◆ WORK ITEM:
The entries below must be retyped exactly. Pictures are to be omitted.

Extracted records:
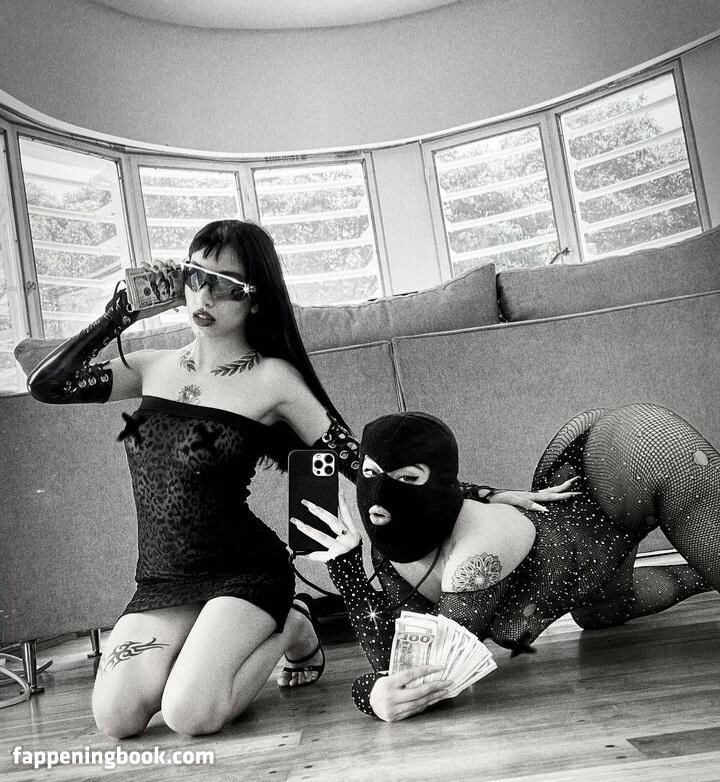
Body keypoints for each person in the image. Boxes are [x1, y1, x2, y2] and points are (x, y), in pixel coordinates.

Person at [23, 219, 564, 737]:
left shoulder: (273, 380)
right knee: (116, 719)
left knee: (190, 714)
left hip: (243, 573)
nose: (204, 296)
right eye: (195, 276)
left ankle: (291, 623)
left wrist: (482, 493)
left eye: (225, 285)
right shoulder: (148, 366)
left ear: (255, 298)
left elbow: (357, 461)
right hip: (163, 580)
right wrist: (120, 313)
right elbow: (48, 387)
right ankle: (212, 643)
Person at [294, 406, 718, 722]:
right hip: (586, 520)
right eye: (371, 473)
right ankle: (702, 577)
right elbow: (397, 665)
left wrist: (368, 691)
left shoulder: (477, 555)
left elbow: (426, 680)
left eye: (408, 478)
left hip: (639, 454)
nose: (380, 494)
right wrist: (344, 563)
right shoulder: (390, 544)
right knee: (600, 614)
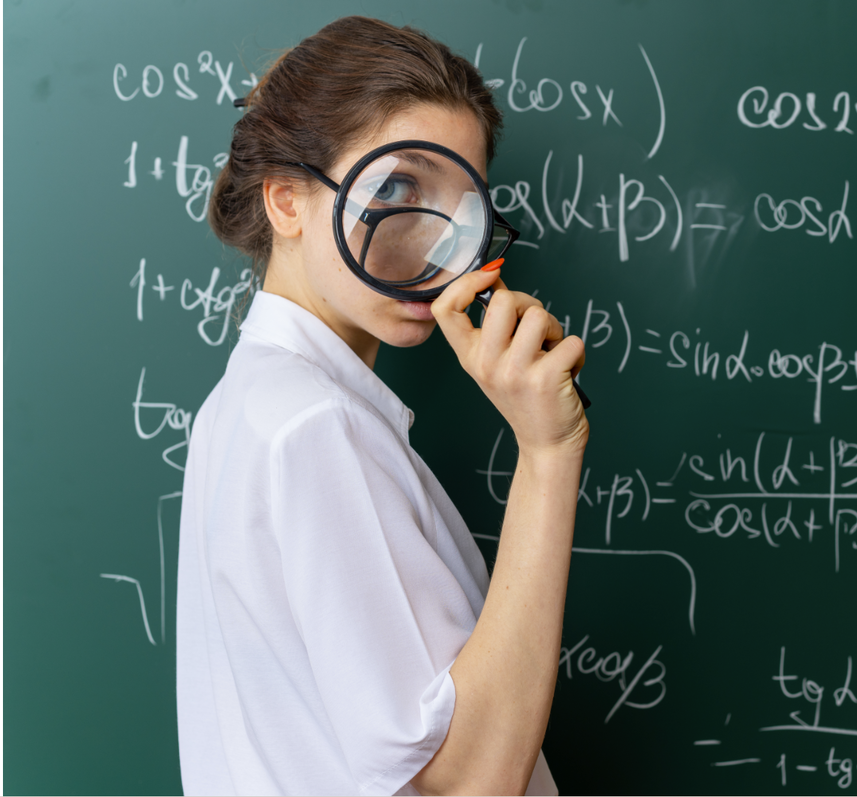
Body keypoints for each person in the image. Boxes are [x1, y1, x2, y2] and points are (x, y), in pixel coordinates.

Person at [177, 16, 588, 796]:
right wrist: (547, 452)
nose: (436, 244)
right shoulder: (313, 424)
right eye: (396, 188)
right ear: (288, 200)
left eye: (460, 206)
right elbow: (471, 781)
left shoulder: (257, 405)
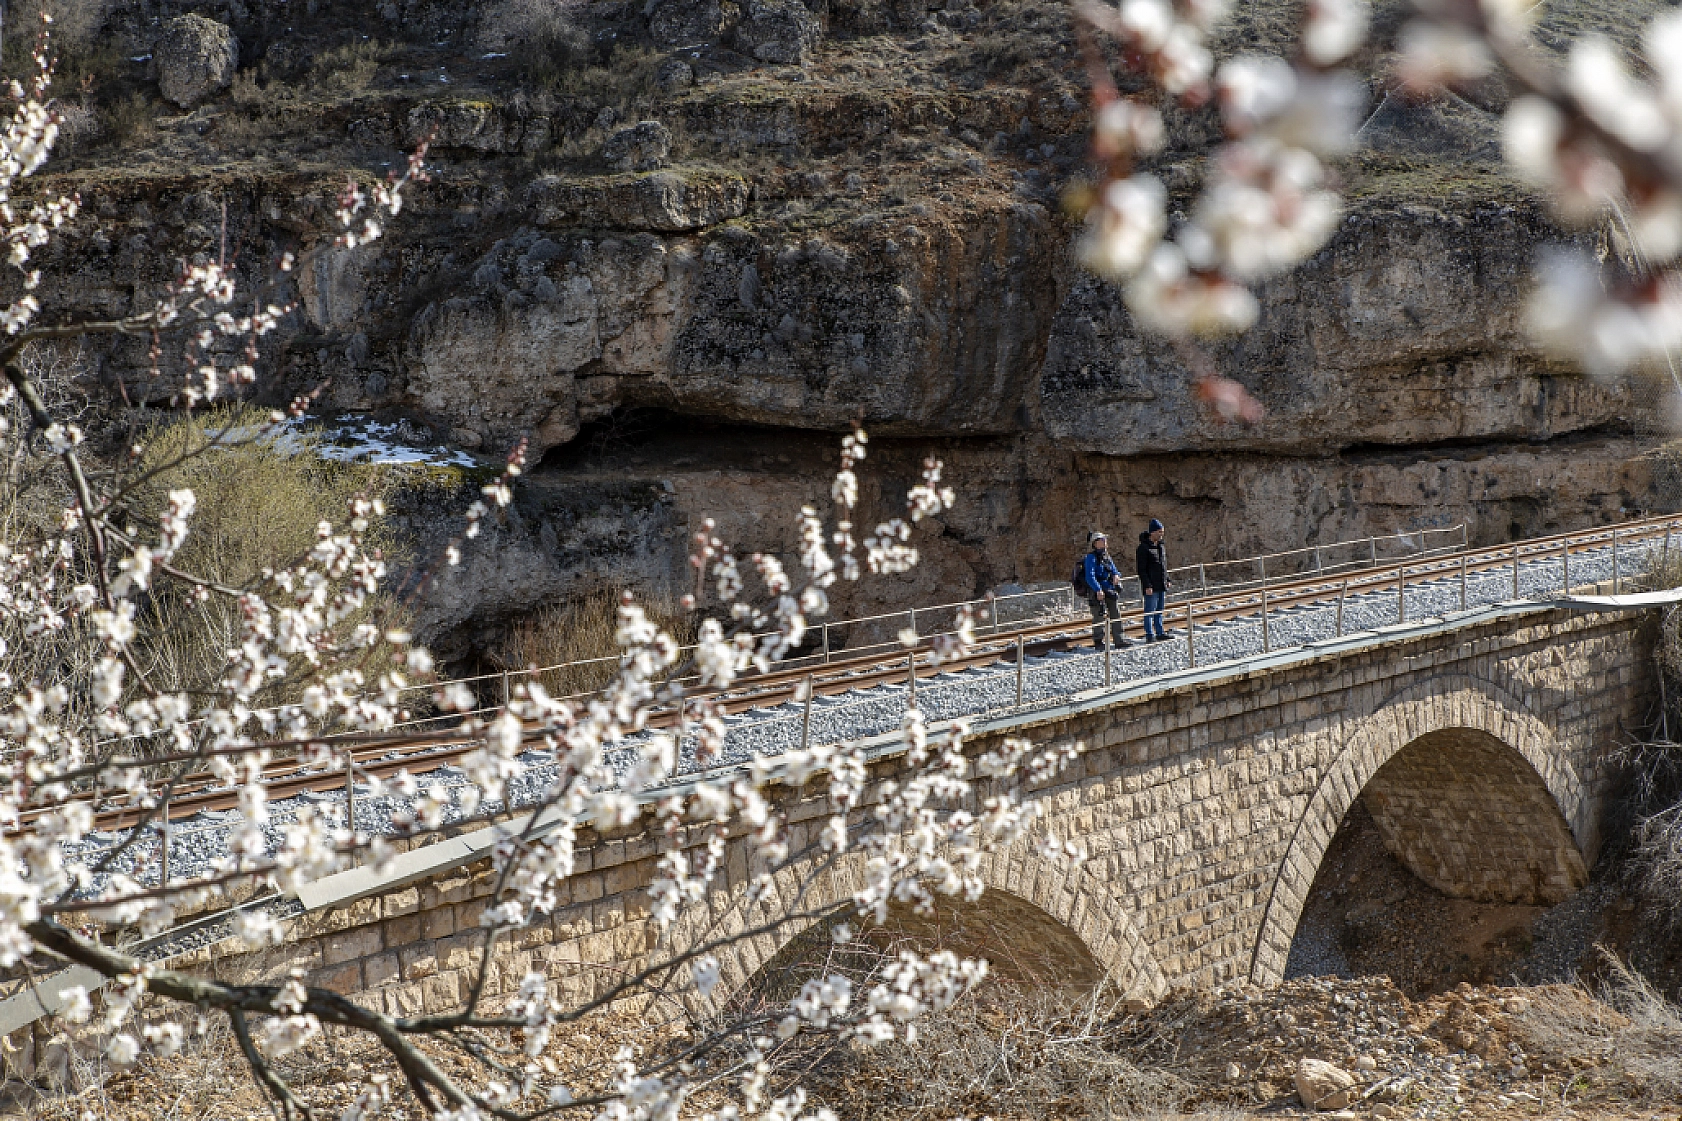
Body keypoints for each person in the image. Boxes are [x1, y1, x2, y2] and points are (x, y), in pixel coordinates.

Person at [1083, 531, 1132, 649]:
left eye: (1104, 539)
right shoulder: (1091, 558)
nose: (1104, 541)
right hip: (1097, 591)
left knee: (1115, 613)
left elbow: (1114, 569)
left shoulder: (1106, 556)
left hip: (1109, 589)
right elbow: (1090, 576)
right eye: (1101, 540)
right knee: (1098, 615)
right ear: (1095, 543)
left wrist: (1116, 575)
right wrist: (1097, 589)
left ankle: (1119, 640)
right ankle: (1098, 642)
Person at [1137, 518, 1170, 641]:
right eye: (1159, 532)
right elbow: (1141, 569)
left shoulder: (1161, 547)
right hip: (1151, 585)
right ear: (1152, 532)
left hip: (1161, 583)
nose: (1162, 534)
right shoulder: (1143, 548)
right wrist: (1147, 585)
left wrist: (1167, 578)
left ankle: (1160, 632)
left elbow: (1163, 565)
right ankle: (1149, 634)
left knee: (1159, 610)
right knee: (1149, 611)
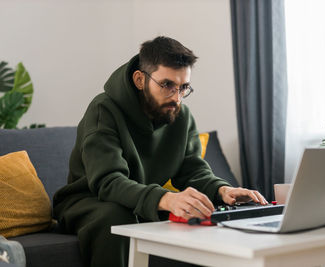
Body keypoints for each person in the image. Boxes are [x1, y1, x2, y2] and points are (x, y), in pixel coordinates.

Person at [53, 36, 267, 267]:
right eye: (167, 85)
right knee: (117, 217)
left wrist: (223, 190)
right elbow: (108, 181)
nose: (176, 98)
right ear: (139, 79)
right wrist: (165, 198)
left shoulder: (181, 116)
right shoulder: (103, 110)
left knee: (205, 211)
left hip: (135, 202)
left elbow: (193, 171)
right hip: (86, 201)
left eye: (183, 88)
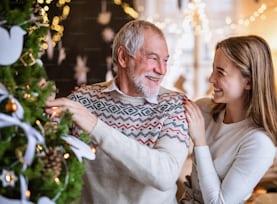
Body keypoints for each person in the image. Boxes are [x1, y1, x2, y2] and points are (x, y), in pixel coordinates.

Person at [45, 20, 190, 204]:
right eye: (153, 58)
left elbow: (165, 176)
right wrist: (40, 104)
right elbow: (45, 149)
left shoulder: (175, 105)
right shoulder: (83, 98)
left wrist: (95, 126)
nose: (162, 70)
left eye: (165, 60)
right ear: (123, 57)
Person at [179, 35, 277, 204]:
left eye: (220, 72)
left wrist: (200, 141)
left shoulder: (259, 143)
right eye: (213, 69)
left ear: (248, 82)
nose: (211, 79)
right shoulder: (205, 109)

◆ RESULT:
Body keypoints for each person in the image. Boxes are [x1, y1, x2, y2] and points are (x, y), in pixel coordinates.

Person at [23, 219, 564, 737]:
left shoulder: (273, 380)
right knee: (116, 719)
left knee: (190, 714)
left hip: (243, 573)
nose: (204, 296)
right eye: (195, 276)
left ankle: (291, 623)
left wrist: (482, 493)
left eye: (225, 285)
right shoulder: (148, 366)
left ear: (255, 298)
left elbow: (357, 461)
right hip: (163, 580)
right wrist: (120, 313)
right elbow: (48, 387)
right ankle: (212, 643)
Person at [294, 406, 718, 722]:
right hip: (586, 520)
right eye: (371, 473)
right ankle: (702, 577)
right elbow: (397, 665)
left wrist: (368, 691)
left shoulder: (477, 555)
left elbow: (426, 680)
left eye: (408, 478)
left hip: (639, 454)
nose: (380, 494)
right wrist: (344, 563)
right shoulder: (390, 544)
right knee: (600, 614)
Body keypoints for each person in the image. Boxes are [x1, y1, x2, y2] and points are (x, y), in pixel coordinates.

Person at [177, 16, 588, 796]:
right wrist: (547, 452)
nose: (436, 244)
right shoulder: (313, 424)
right eye: (396, 188)
right ear: (288, 200)
left eye: (460, 206)
right elbow: (471, 781)
left shoulder: (257, 405)
Body keypoints for each person in the image. Boxes are [x1, y1, x2, y2] and points are (x, y), in pixel coordinates.

Person at [1083, 531, 1132, 649]:
left eye: (1104, 539)
right shoulder: (1091, 558)
nose: (1104, 541)
right hip: (1097, 591)
left knee: (1115, 613)
left elbow: (1114, 569)
left shoulder: (1106, 556)
left hip: (1109, 589)
right elbow: (1090, 576)
right eye: (1101, 540)
right knee: (1098, 615)
right ear: (1095, 543)
left wrist: (1116, 575)
right wrist: (1097, 589)
left ankle: (1119, 640)
right ankle: (1098, 642)
Person at [1137, 518, 1170, 641]:
right eye: (1159, 532)
right elbow: (1141, 569)
left shoulder: (1161, 547)
right hip: (1151, 585)
right ear: (1152, 532)
left hip: (1161, 583)
nose: (1162, 534)
right shoulder: (1143, 548)
right wrist: (1147, 585)
left wrist: (1167, 578)
left ankle: (1160, 632)
left elbow: (1163, 565)
right ankle: (1149, 634)
left knee: (1159, 610)
right knee: (1149, 611)
Body keypoints for each person in the image. Boxes are [x1, y1, x2, y2] and points are (x, y), in pixel coordinates.

Person at [53, 36, 267, 267]:
right eye: (167, 85)
right knee: (117, 217)
left wrist: (223, 190)
right elbow: (108, 181)
nose: (176, 98)
right ear: (139, 79)
right wrist: (165, 198)
left shoulder: (181, 116)
right shoulder: (103, 110)
left knee: (205, 211)
left hip: (135, 202)
left elbow: (193, 171)
right hip: (86, 201)
left eye: (183, 88)
Body keypoints for each person in the image. Boxes are [x1, y1, x2, y2] and points are (x, y), in pixel coordinates.

Person at [45, 20, 190, 204]:
right eye: (153, 58)
left elbow: (165, 176)
right wrist: (40, 104)
right elbow: (45, 149)
left shoulder: (175, 105)
right shoulder: (83, 98)
left wrist: (95, 126)
nose: (162, 70)
left eye: (165, 60)
right ear: (123, 57)
Person at [179, 35, 277, 204]:
left eye: (220, 72)
left wrist: (200, 141)
left shoulder: (259, 143)
right eye: (213, 69)
left ear: (248, 82)
nose: (211, 79)
right shoulder: (205, 109)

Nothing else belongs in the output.